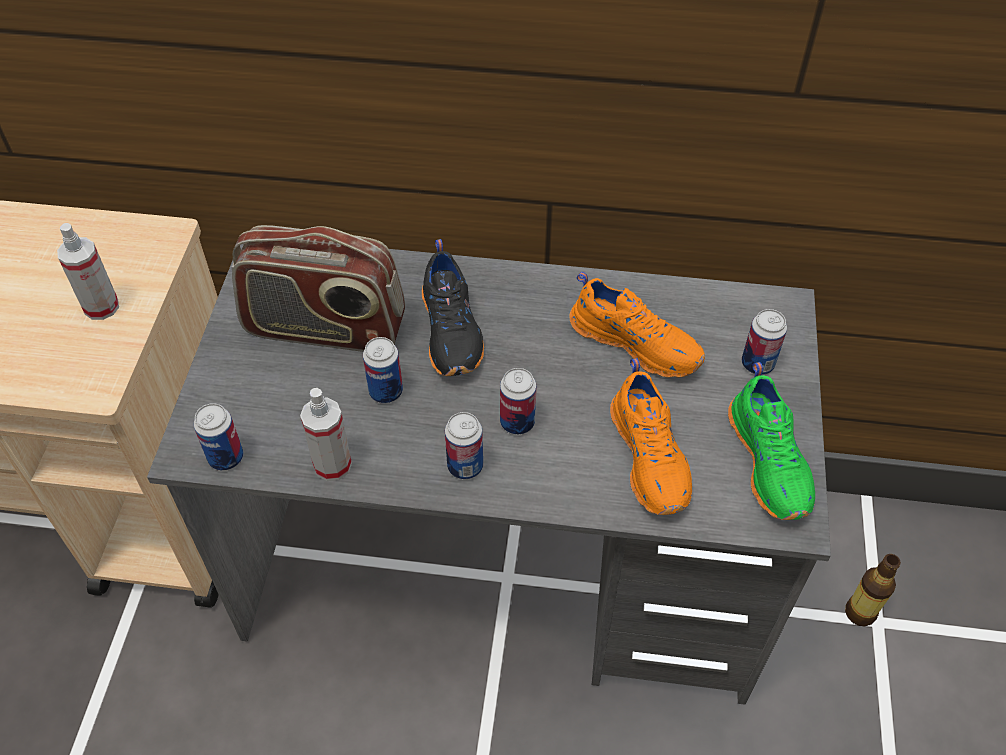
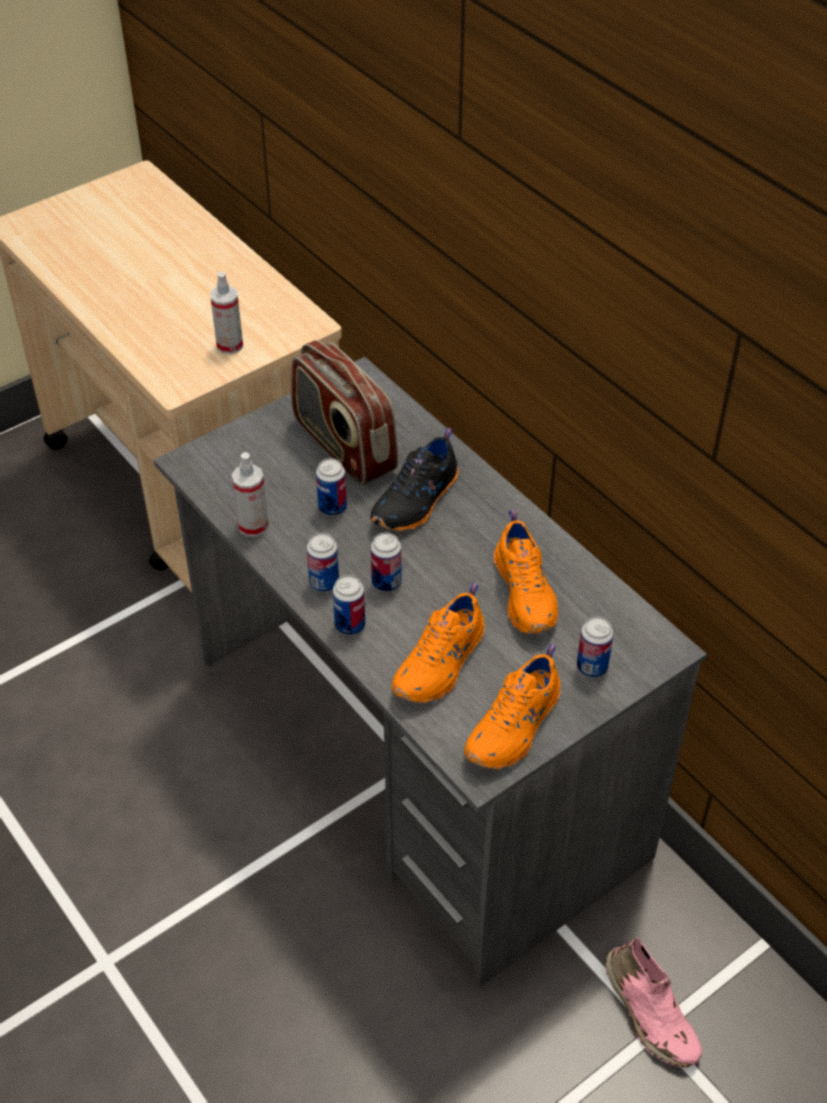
camera: 45 degrees right, 5 degrees down
can [194,403,243,471] -> can moved to [333,575,365,635]
green shoe [728,362,815,520] -> orange shoe [464,644,561,769]
bottle [845,554,901,626] -> pink shoe [605,937,702,1068]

WORK ORDER: Output the data exactly as it appears. The pictures do not belong in it.

PROBLEM SOLUTION:
camera: 45 degrees right, 5 degrees down
can [194,403,243,471] -> can moved to [333,575,365,635]
green shoe [728,362,815,520] -> orange shoe [464,644,561,769]
bottle [845,554,901,626] -> pink shoe [605,937,702,1068]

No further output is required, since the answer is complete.